These (F/A, i%, n) notations are awful.
You do not provide the exact meaning of (F/A, i%, n) .
Formulas (2.1) and (2.3) do not use the same notations as formula (3.3).
And furthermore, formulas (2.1) and (2.3) should not be the basis of the derivation!

Therefore, it is impossible to answer your question without guessing what you exactly want.
In addition, this exercise seems to depend on the context of this book and I do not have a copy of it.

I suggest you to go back to the definitions of the (F/A, i%, n) and (F/P, i%, n).

by the way, what are these F, A, P?

3. Jan 22, 2014

### s3a

Hello, and sorry for the delay.

I used to feel that way, until I programmed an application that calculated things for me easily (and that notation is very programming friendly). :)

(2.1):
(F/P, i%, n) = F/P = (1 + i)^n

(2.3):
(F/A, i%, n) = F/A = [(1 + i)^n – 1]/i

I had just listed them, with the goal in mind that whoever helped me knew what not to use.

I gave the algebraic definitions above.
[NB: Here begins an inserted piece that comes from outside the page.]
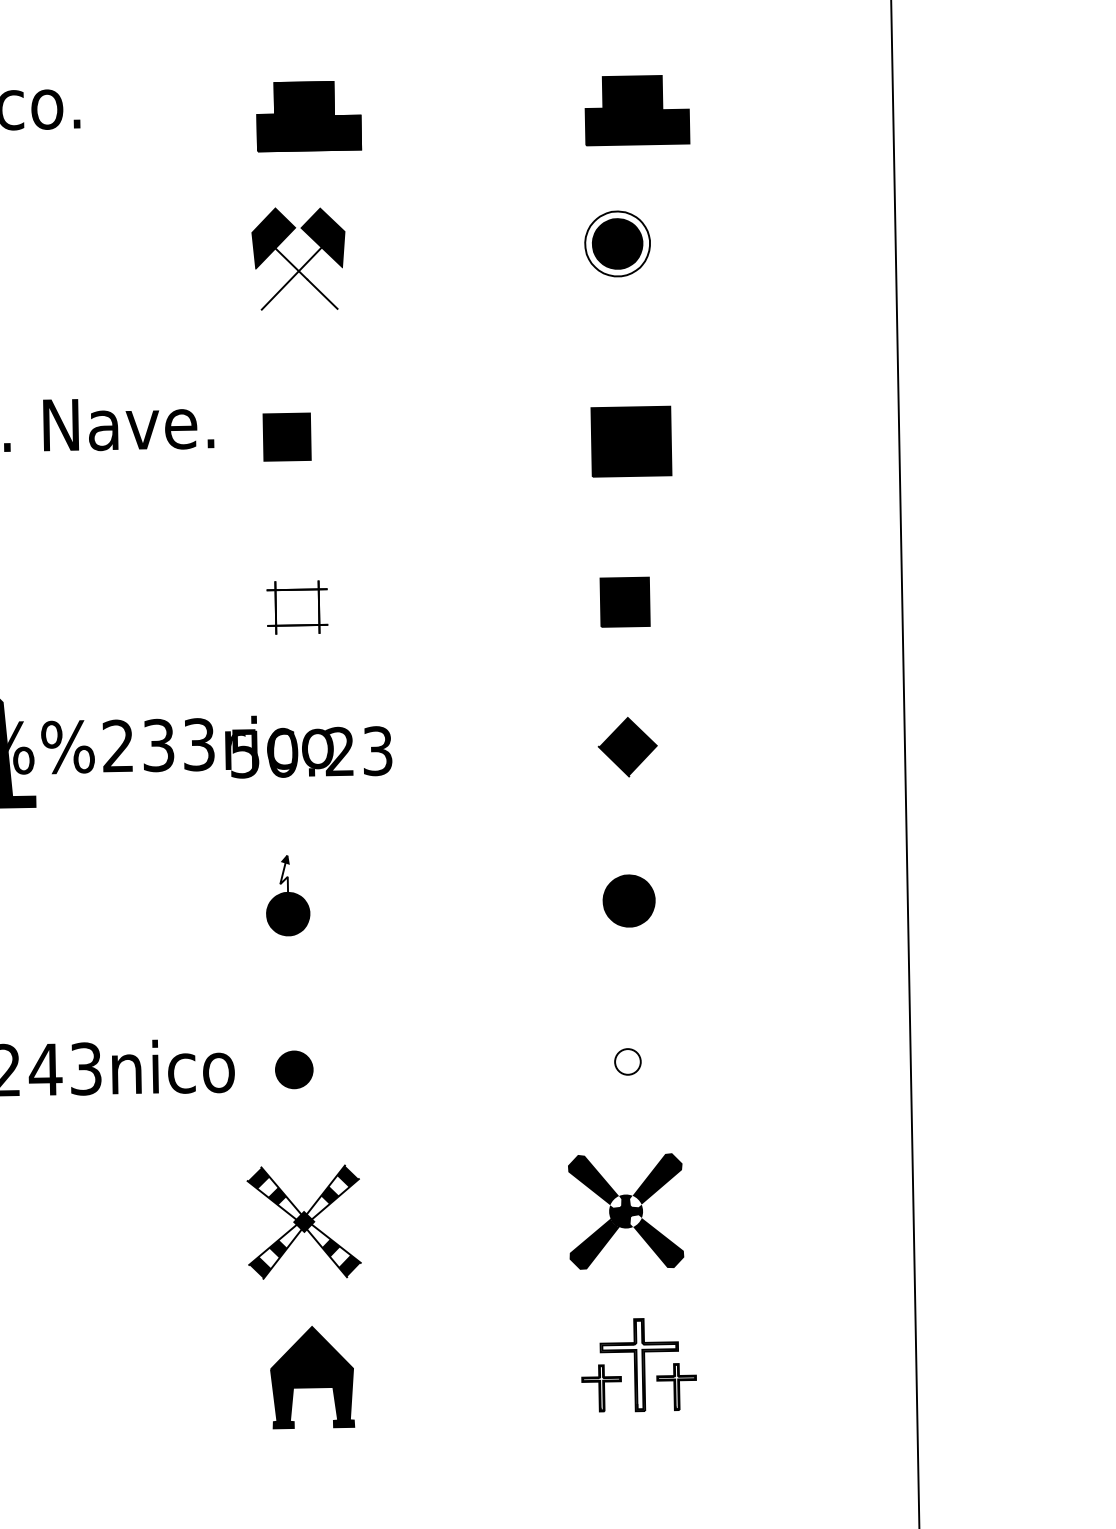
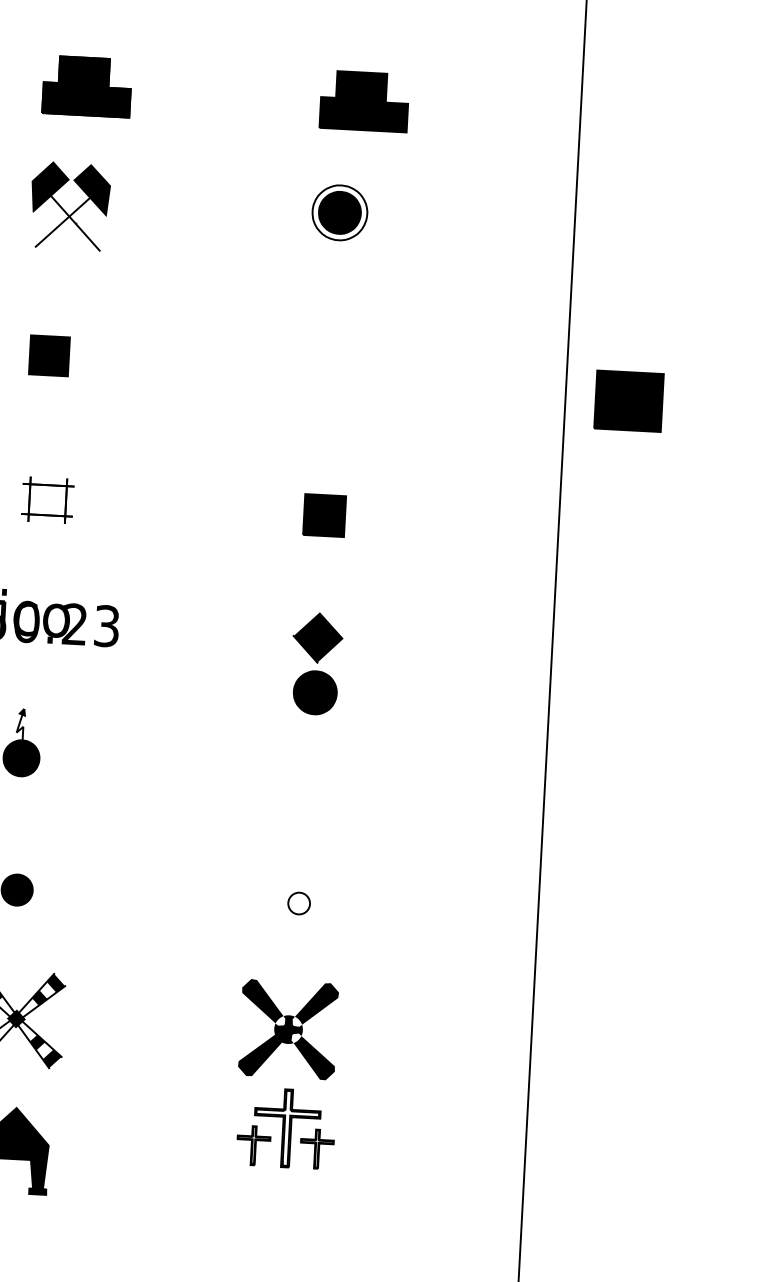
part: (631, 441) -> (629, 401), moved
part: (628, 900) -> (314, 692), moved
part: (638, 1365) -> (286, 1128), moved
As for the theoretical definitions and meaning of variables from my book (Schaum’s Outline of Engineering Economics), they are as follows (with minor modifications).:

(F/P, i%, n):
Suppose that a given sum of money, P, earns interest at a rate i, compounded annually. The total amount of money, F (which I think is referred to as the “future worth”), which will have accumulated from an investment of P dollars after n years is given by F = P(1 + i)^n. The ratio F/P = (1 + i)^n is called the single-payment, compound-amount factor. The fuller notation for this ratio is (F/P, i%, n).

(F/A, i%, n):
Let equal amounts of money, A, be deposited in a savings account (or placed in some other interest-bearing investment) at the end of each year. If the money earns interest at a rate i, compounded annually, how much money will have accumulated after n years? To answer this question, we note that after n years, the first year’s deposit will have increased in value to F_1 = A(1 + i)^(n – 1). Similarly, the second year’s deposit will have increased in value to F_2 = A(1 + i)^(n – 2) and so on. The total amount accumulated will thus be the sum of a geometric progression.: F = F_1 + F_2 + . . . + F_n = A(1 + i)^(n – 1) + A(1 + i)^(n – 2) + . . . + A = A[(1 + i)^n – 1]/i. This implies that F/A = [(1 + i)^n – 1]/i. The ratio F/A = [(1 + i)^n – 1]/i is called the uniform-series, compound-amount factor. The extended notation for this ratio is (F/A, i%, n).

If I haven’t already done so, I can provide you with whatever else it is you need to know.

4. Jan 22, 2014

### haruspex

You're putting in an amount P in each of n-n1 years. The first amount will accumulate interest for n-1 years, the second for n-2, etc. That gives the sum (1).
An alternative way to think of those first n-n1 payments is in two stages:
- an F/A process of regular payments over n-n1 years, giving a future value (F/A, i%, n – n1);
- the investment of that resulting sum for n1 years, amplifying it by the factor (F/P, i%, n1)

5. Jan 26, 2014

### s3a

Thanks, haruspex, I get it now! :D